杀菌/渗透增强蛋白在内毒素解毒中的作用

1978年，Weiss等首-次从人中性粒细胞中分离出并获得纯化的天然杀菌/渗透增强蛋白分子（natural bactericidal/permeability-increasing protein，nBPI）。nBPI的相对分子质量为55000，位于中性粒细胞溶酶体内，属于嗜天青颗粒中阳离子抗菌蛋白成分之一。只有多型核白细胞（PMN）的骨髓前体细胞才能分泌出具有抗菌活性的多肽产物，即“内源性抗菌肽"。通过体内外实验表明，在PMN细胞的诸多抗菌成分中，BPI是惟一能够直接对革兰阴性菌发挥毒性作用，以及对游离LPS具有中和、拮抗作用的抗菌物质。现已证实，杀菌/渗透增强蛋白也参与宿主抗菌的免疫反应，是基因组序列上高度保守的脂质反应蛋白家族成员之一，生物进化各个阶段的中性粒细胞中均表达杀菌/渗透增强蛋白成分。

人类BPI基因位点在20号染色体上，与LBP蛋白在同一DNA区域内。在多型核白细胞中已知的抗生蛋白/肽（antibiotic proteins/peptides）中，BPI由于能够对革兰阴性菌发挥毒性作用而引人关注。

天然杀菌/渗透增强蛋白分子由456个氨基酸残基所组成，近N端1/2处其氨基酸残基为富含阳离子的赖氨酸，C端1/2处的氨基酸残基高度疏水，带少量电荷，中间区为相对亲水、富含脯氨酸的蛋白酶敏感区，经蛋白酶进行有限水解后，天然杀菌/渗透增强蛋白可裂解为两个片段，即一个相对分子质量为25000的N端片段（nBPI25）和一个相对分子质量3 000的C端片段（nBPI30）。
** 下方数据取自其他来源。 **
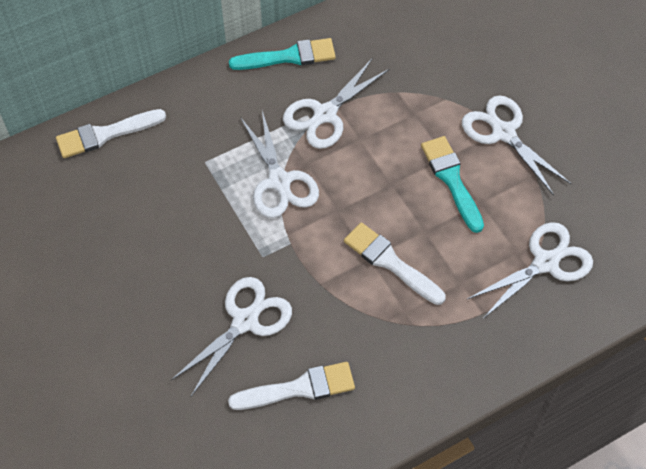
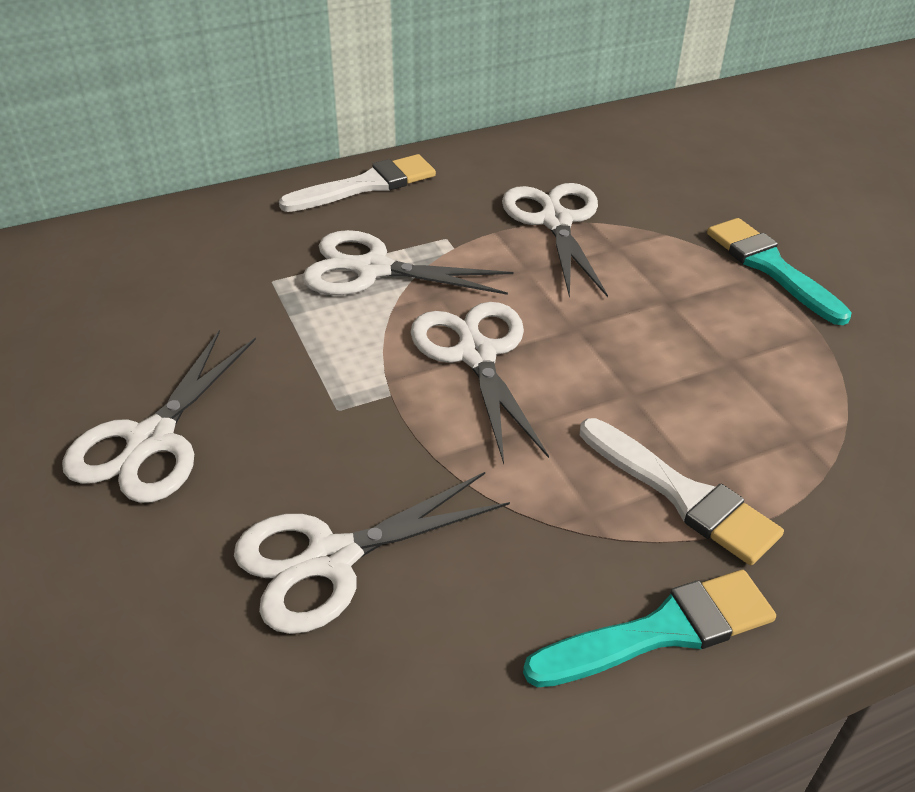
white brush: 3 -> 2

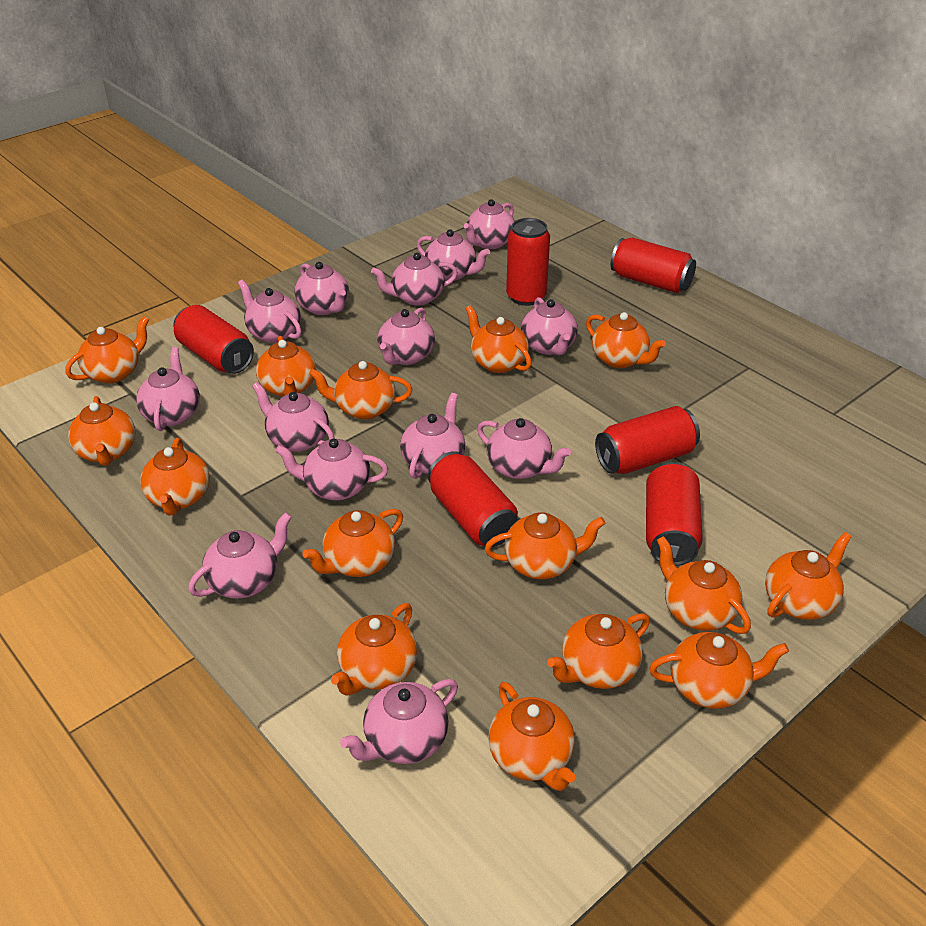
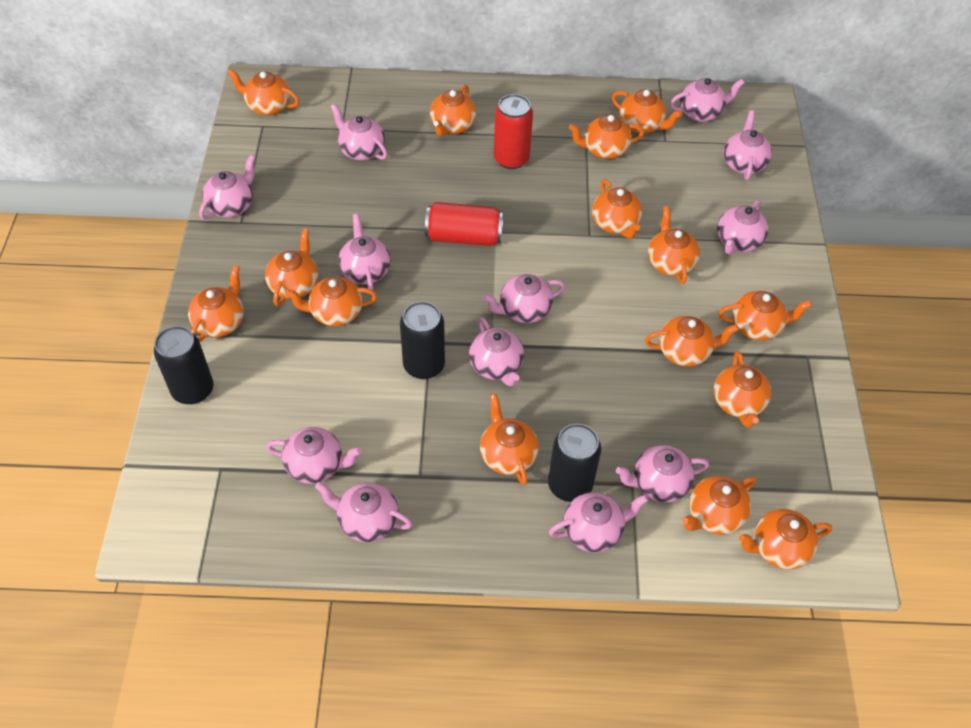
black can: 0 -> 3
pink teapot: 14 -> 12
red can: 6 -> 2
其中N端片段具有nBPI55的全部生物学活性，而C端片段未见任何抗菌活性。其化学晶体结构如图20-3所示。

图20-3nBPI化学模拟结构

1989~1990 年，Gray和Leong等先后从人和牛PMN中克隆出编码杀菌/渗透增强蛋白的cDNA，并成功地得到表达，从而获得相对分子质量为55 000的完整重组杀菌/渗透增强蛋白分子（rBPI55）。1992年，Weiss等获得相对分子质量为23000的重组杀菌渗透增强蛋白的N端片段（rBPI23）。体内外研究表明，无论是完整的杀菌渗透增强蛋白分子（nBPI55 ，rBPI23），还是蛋白酶水解片段及重组杀菌渗透增强蛋白的N端片段（nBPI55、rBPI23）均对革兰阴性菌及其裂解产物LPS具有高亲和力，他们可广谱抑制革兰阴性菌的生长，并对其产生细胞毒性作用，可阻断细菌LPS介导的一系列毒性反应，但对G+和真核细胞无毒性作用。